### DATA TO EXAMINE
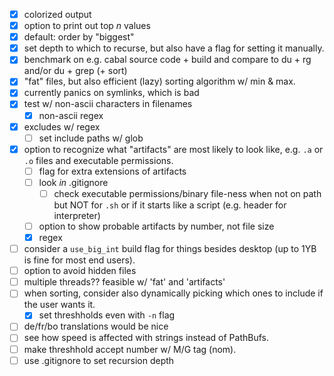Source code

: - [x] colorized output
- [x] option to print out top *n* values
- [x] default: order by "biggest"
- [x] set depth to which to recurse, but also have a flag for setting it
  manually.
- [x] benchmark on e.g. cabal source code + build and compare to du + rg and/or
  du + grep (+ sort)
- [x] "fat" files, but also efficient (lazy) sorting algorithm w/ min & max.
- [x] currently panics on symlinks, which is bad
- [x] test w/ non-ascii characters in filenames
  - [x] non-ascii regex
- [x] excludes w/ regex
  - [ ] set include paths w/ glob
- [x] option to recognize what "artifacts" are most likely to look like, e.g. `.a` or
  `.o` files and executable permissions.
  - [ ] flag for extra extensions of artifacts
  - [ ] look *in* .gitignore
    - [ ] check executable permissions/binary file-ness when not on path but NOT for `.sh` or if it starts like a script (e.g. header for interpreter)
  - [ ] option to show probable artifacts by number, not file size
  - [x] regex
- [ ] consider a `use_big_int` build flag for things besides desktop (up to 1YB
  is fine for most end users).
- [ ] option to avoid hidden files
- [ ] multiple threads?? feasible w/ 'fat' and 'artifacts'
- [ ] when sorting, consider also dynamically picking which ones to include if
  the user wants it.
  - [x] set threshholds even with `-n` flag
- [ ] de/fr/bo translations would be nice
- [ ] see how speed is affected with strings instead of PathBufs.
- [ ] make threshhold accept number w/ M/G tag (nom).
- [ ] use .gitignore to set recursion depth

### PROBLEM TO SOLVE
Copy word for word every line from the start of the material through the line holding "- [ ] multiple". The pictures are not part of the copy.

### YOUR RESPONSE
Source code

: - [x] colorized output
- [x] option to print out top *n* values
- [x] default: order by "biggest"
- [x] set depth to which to recurse, but also have a flag for setting it
  manually.
- [x] benchmark on e.g. cabal source code + build and compare to du + rg and/or
  du + grep (+ sort)
- [x] "fat" files, but also efficient (lazy) sorting algorithm w/ min & max.
- [x] currently panics on symlinks, which is bad
- [x] test w/ non-ascii characters in filenames
  - [x] non-ascii regex
- [x] excludes w/ regex
  - [ ] set include paths w/ glob
- [x] option to recognize what "artifacts" are most likely to look like, e.g. `.a` or
  `.o` files and executable permissions.
  - [ ] flag for extra extensions of artifacts
  - [ ] look *in* .gitignore
    - [ ] check executable permissions/binary file-ness when not on path but NOT for `.sh` or if it starts like a script (e.g. header for interpreter)
  - [ ] option to show probable artifacts by number, not file size
  - [x] regex
- [ ] consider a `use_big_int` build flag for things besides desktop (up to 1YB
  is fine for most end users).
- [ ] option to avoid hidden files
- [ ] multiple threads?? feasible w/ 'fat' and 'artifacts'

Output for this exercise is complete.